- Records provided
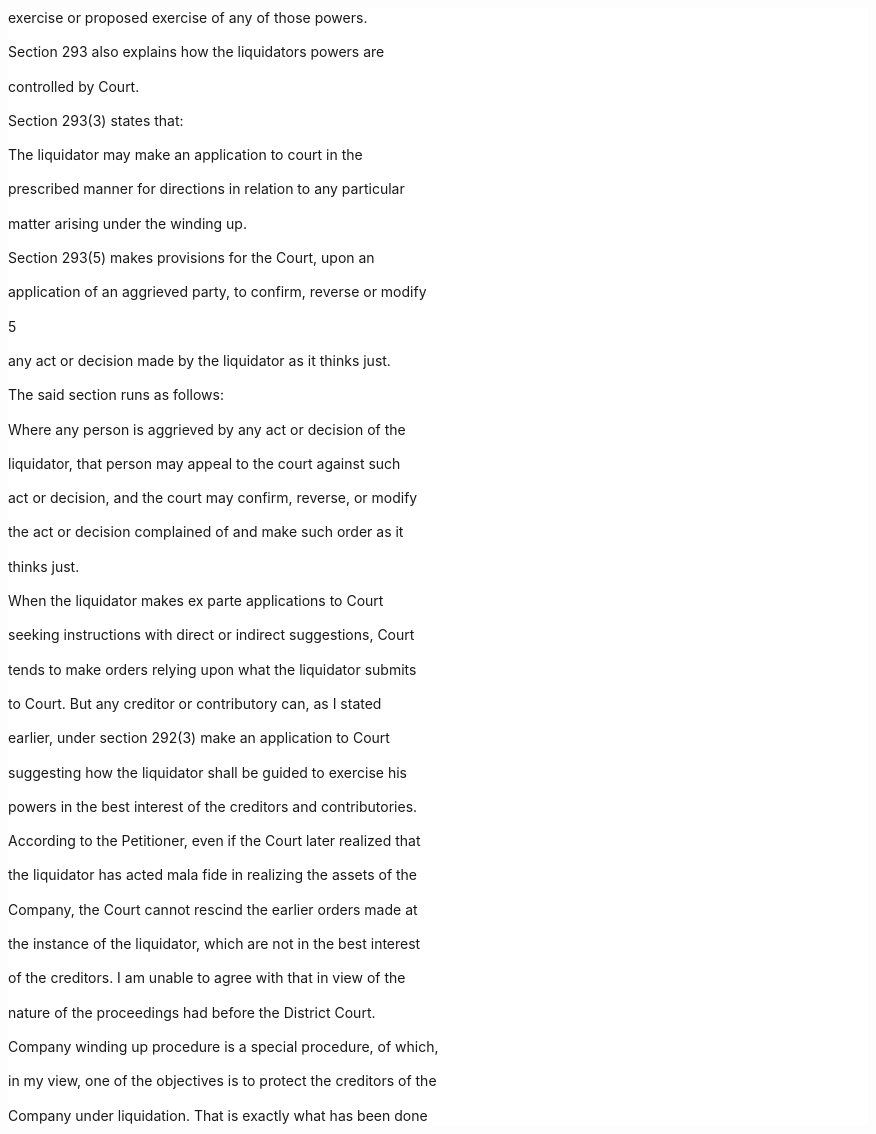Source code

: exercise or proposed exercise of any of those powers.

Section 293 also explains how the liquidators powers are

controlled by Court.

Section 293(3) states that:

The liquidator may make an application to court in the

prescribed manner for directions in relation to any particular

matter arising under the winding up.

Section 293(5) makes provisions for the Court, upon an

application of an aggrieved party, to confirm, reverse or modify

5

any act or decision made by the liquidator as it thinks just.

The said section runs as follows:

Where any person is aggrieved by any act or decision of the

liquidator, that person may appeal to the court against such

act or decision, and the court may confirm, reverse, or modify

the act or decision complained of and make such order as it

thinks just.

When the liquidator makes ex parte applications to Court

seeking instructions with direct or indirect suggestions, Court

tends to make orders relying upon what the liquidator submits

to Court. But any creditor or contributory can, as I stated

earlier, under section 292(3) make an application to Court

suggesting how the liquidator shall be guided to exercise his

powers in the best interest of the creditors and contributories.

According to the Petitioner, even if the Court later realized that

the liquidator has acted mala fide in realizing the assets of the

Company, the Court cannot rescind the earlier orders made at

the instance of the liquidator, which are not in the best interest

of the creditors. I am unable to agree with that in view of the

nature of the proceedings had before the District Court.

Company winding up procedure is a special procedure, of which,

in my view, one of the objectives is to protect the creditors of the

Company under liquidation. That is exactly what has been done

- What is being asked
Some lines of the data above may hold the word "reverse"; report how many do, and nothing else.

- Response
2